Un
petit texte :
« Rude est la montée sur le sentier pierreux, au pied de
la haute paroi de rocher, mais l'ombre y est fraîche. Saxifrages
et primevères, insérant leurs racines dans les fissures
de la pierre, fleurissent la sombre muraille de taches blanches, jaunes
et pourpres. Au creux des forêts, dans le fond de la vallée,
le torrent gronde sourdement ; le Merle à plastron au sommet
d'un sapin lance quelques phrases hachées, l'Accenteur alpin
chante comme une alouette.

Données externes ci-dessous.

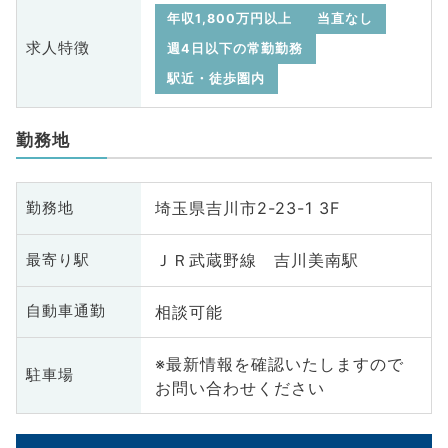
年収1,800万円以上
当直なし
求人特徴
週4日以下の常勤勤務
駅近・徒歩圏内
勤務地
埼玉県吉川市2-23-1 3F
勤務地
ＪＲ武蔵野線 吉川美南駅
最寄り駅
相談可能
自動車通勤
※最新情報を確認いたしますので
駐車場
お問い合わせください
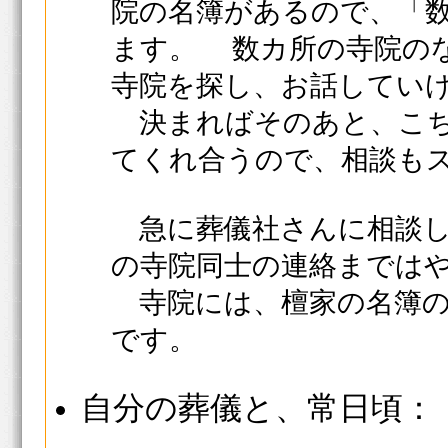
院の名簿があるので、「
ます。 数カ所の寺院の
寺院を探し、お話してい
決まればそのあと、こち
てくれ合うので、相談も
急に葬儀社さんに相談し
の寺院同士の連絡までは
寺院には、檀家の名簿の
です。
自分の葬儀と、常日頃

Tout à l'heure, dans l'azur, au-dessus
des glaciers et des névés éclatants, nous avons
vu un point noir : l'Aigle qui gagnait son aire. Soudain, tombant du
rocher, une fraîche modulation sifflée retentit : le
Tichodrome ! Le voici qui passe, d'un vol capricieux, comme
une feuille emportée par le vent ; un instant il laisse voir
le dos rouge de ses ailes... puis il disparaît à croire
que la paroi l'a englouti.
Contre les rochers qu'il escalade, le Tichodrome peut passer longtemps
inaperçu : ce petit oiseau, de la taille d'une Sittelle ou d'un
Moineau, paraît d'abord insignifiant ; de loin, on repère
difficilement une tache claire rampant contre la pierre : c'est le gris
pâle de la tête et du dos, plus visible que le reste du
corps noirâtre. Le beau rouge carmin des ailes, qui le fait comparer
à un oiseau exotique, n'apparaît que par éclairs
lorsqu'il entrouvre celles-ci : on ne l'apprécie guère
qu'à courte distance. De plus près encore, on distingue
le long bec fin légérement arqué (ou presque droit
chez les jeunes), la bavette noire de la gorge qui caractèrise
le plumage nuptial du mâle - la gorge est en général
blanche chez la femelle et de septembre à mars aussi chez le
mâle ; elle est grise chez les jeunes non mués. Sur les
rémiges ardoise s'alignent deux rangs de perles blanches.»